Friday, September 13, 2013

***From The Time Of Radio Days- Sentimental Journey- The Forties-A CD Review
 

YouTube film clip of Lena Horne performing Stormy Weather. Wow!

From The Pen Of Frank Jackman

CD Review

Sentimental Journey, Volume 1 (1942-1946), Rhino Records, 1993

I am a child of rock ‘n’ roll, no question. And I have filled this space with plenty of material about my likes and dislikes from the classic period of that genre, the mid-1950s, when we first heard that different jail-break beat, a beat our parents could not “hear,” as we of the generation of ’68 earned our spurs and started that long teenage process of going our own way. Still, as much as we were determined to have our own music on our own terms, wafting through every household, every household that had a radio in the background, and more importantly, had the emerging sounds from television was our parents’ music- the music, mainly of the fighting World War II period. The music of Joe and Evelyn Jackman, he of the rifle on the shoulder through bloody Europe and she of th eeternal wait at home for other shoe to drop. And that is what this Sentimental Journey volume evokes in these ears.

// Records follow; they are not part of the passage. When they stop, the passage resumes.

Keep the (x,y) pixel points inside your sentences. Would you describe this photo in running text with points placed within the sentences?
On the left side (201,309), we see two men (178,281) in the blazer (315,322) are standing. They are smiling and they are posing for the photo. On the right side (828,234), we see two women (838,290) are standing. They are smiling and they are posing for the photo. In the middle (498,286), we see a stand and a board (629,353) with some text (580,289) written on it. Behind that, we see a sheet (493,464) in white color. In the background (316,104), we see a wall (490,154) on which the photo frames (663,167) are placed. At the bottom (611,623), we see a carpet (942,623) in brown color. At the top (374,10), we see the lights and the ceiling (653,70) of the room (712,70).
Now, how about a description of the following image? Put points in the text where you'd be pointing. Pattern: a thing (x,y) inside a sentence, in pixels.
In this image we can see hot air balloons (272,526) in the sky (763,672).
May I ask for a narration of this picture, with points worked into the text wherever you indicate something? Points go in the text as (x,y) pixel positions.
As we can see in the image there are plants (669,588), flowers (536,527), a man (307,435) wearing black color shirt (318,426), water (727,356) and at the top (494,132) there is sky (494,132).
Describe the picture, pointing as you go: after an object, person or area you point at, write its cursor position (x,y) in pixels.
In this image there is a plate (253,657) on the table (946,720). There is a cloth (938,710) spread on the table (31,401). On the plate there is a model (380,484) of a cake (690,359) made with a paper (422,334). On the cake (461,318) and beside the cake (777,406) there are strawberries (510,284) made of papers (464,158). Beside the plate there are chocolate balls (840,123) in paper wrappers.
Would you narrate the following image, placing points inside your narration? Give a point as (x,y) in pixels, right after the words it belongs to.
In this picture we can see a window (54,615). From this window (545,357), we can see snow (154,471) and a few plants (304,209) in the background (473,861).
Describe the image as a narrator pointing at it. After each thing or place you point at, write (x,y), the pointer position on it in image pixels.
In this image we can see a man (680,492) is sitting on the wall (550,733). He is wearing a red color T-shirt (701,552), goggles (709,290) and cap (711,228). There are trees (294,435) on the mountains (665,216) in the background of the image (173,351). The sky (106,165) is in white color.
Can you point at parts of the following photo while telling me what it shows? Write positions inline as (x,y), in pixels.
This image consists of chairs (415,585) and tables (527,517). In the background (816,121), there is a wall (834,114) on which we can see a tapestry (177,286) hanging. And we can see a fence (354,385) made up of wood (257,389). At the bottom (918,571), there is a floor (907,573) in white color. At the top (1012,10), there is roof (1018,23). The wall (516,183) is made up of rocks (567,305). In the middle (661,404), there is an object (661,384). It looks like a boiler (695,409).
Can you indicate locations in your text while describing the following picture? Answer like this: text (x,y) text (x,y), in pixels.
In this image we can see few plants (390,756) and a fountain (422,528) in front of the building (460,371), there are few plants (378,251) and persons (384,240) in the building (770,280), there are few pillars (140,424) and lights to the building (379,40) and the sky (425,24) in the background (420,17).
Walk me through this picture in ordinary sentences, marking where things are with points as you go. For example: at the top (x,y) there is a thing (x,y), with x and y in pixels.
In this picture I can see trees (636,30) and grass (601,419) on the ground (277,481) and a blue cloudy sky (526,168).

These are songs, not jitter-bugging songs like when Benny Goodman, Count Basie, Duke Ellington or Harry James and their orchestras started to “jump” to high heaven but the midnight mood songs, the songs of soldiers leaving for wherever and uncertain futures, the songs of old-fashioned (now, seemingly, old-fashioned) boy meets girl love, the songs of lonely nights waiting by the fireside, waiting for Johnny to come home. A very different waiting sound than rock, be-bop or hip-hop. A sound driven more by melody in synch with the Tin Pan Alley lyrics than anything later produced.

Some of these tunes still echo way back in my young teenager brain, some don’t, but here are the stick outs:

Swing On A Star, Bing Crosby (a much underrated, by me, singer, especially before I heard him do his rendition of Brother, Can You Spare A Dime? on the fly, him on the fly); Paper Doll, The Mills Brothers (this one I heard endlessly in the background radio and has great harmonics by these guys and the one Evelyn hummed while washing dishes or whatever household chore can her way with four growing children); There I’ve Said It Again, Vaughn Monroe (old Vaughn was the prototype, even more than Frank Sinatra, for the virile male singer who carried the “torch,” the one who drew the straw for the last dance swing around the floor for that generation); Stormy Weather, Lena Horne (I was mad for this song even in my “high rock” days and if you get a chance watch the late Lena Horne do her thing with this one on YouTube for which I hav eprovided a link above, Wow! again); Night and Day, Frank Sinatra (classic Cole Porter, although I like Billie Holiday’s version better, Frank’s phrasing is excellent). Now if we just had Stardust Memories here we really would be back in the 1940s.